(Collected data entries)
--- START ---

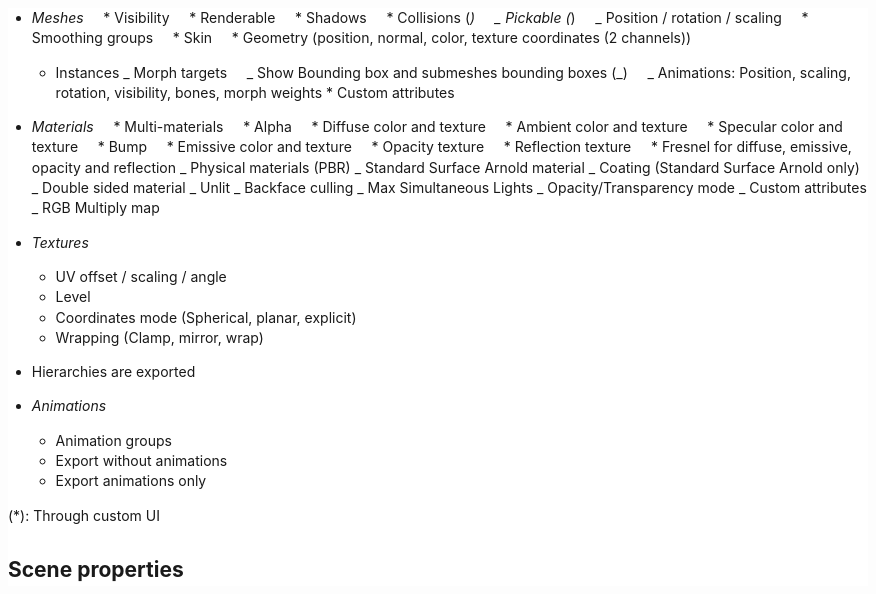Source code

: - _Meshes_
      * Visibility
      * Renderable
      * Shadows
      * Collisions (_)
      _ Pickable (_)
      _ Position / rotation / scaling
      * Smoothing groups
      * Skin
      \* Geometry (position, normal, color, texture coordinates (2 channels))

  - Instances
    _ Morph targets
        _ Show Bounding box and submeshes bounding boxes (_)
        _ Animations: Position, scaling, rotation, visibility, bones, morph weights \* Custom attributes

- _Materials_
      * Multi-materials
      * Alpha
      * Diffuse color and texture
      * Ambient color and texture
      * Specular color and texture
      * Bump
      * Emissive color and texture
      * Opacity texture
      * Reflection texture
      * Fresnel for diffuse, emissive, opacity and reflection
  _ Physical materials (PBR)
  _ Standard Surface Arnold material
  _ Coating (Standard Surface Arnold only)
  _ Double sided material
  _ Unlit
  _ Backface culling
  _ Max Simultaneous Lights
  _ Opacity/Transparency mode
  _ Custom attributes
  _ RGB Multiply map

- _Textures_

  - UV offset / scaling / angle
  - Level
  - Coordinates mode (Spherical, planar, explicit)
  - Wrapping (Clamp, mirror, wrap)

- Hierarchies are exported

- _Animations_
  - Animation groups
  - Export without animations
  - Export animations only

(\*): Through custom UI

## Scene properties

--- END ---

- WHAT TO WORK ON -
State the count of lines above containing the string "scaling", and add nothing to it.

- WRITTEN RESPONSE -
3